Außerdem ist die Generation, in deren Kindheit "Titanic" wichtig war, jetzt erwachsen. Erwachsen genug, um sich wieder jenseits von Neunzigerjahrepartys der Musik ihrer Kindheit zu nähern. Céline Dion hat lange genug durchgehalten, um jetzt wenn nicht mit Alters-, so doch mit Erwachsenenmilde von denen gehört zu werden, die ihre Lieder zwischenzeitlich abgelehnt oder schlicht vergessen hatten. "My Heart Will Go On" soll mittlerweile ganz unironisch in Coffeeshops im New Yorker Hipster-Stadtteil Williamsburg laufen - und tätowierte Kellnerinnen singen leise mit.

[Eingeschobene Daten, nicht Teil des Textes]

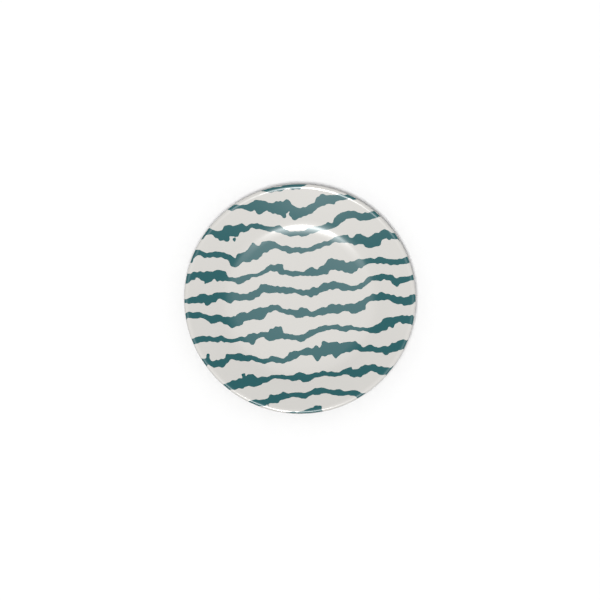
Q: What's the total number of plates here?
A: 1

Dass ihre Musik sentimental ist, stimmt. Da lässt sich nichts umdeuten

Und dann ist da noch die Sache mit der Coolness. Die hatte Céline Dion nie und sie wird sie auch nicht mehr entwickeln. Sie macht weiter ihre ausladenden Handbewegungen und klopft sich heftig auf die Brust beim Singen. Dass ihre Musik sentimental ist, stimmt. Da lässt sich nichts umdeuten. Aber muss das ein Vorwurf sein? Rappern wird auch nicht vorgeworfen, dass sie nur über die harten Seiten des Lebens singen. Das Weiche aber, das muss sich rechtfertigen.

Céline Dion ist auf der Bühne vor allem eines: wirklich unfassbar nett. Wenn sie um Applaus für ihre Musiker, "meine zweite Familie", bittet und für die Techniker, ist man so gerührt von ihrer Herzlichkeit, dass man kurz aufhört mitzuschreiben und brav klatscht.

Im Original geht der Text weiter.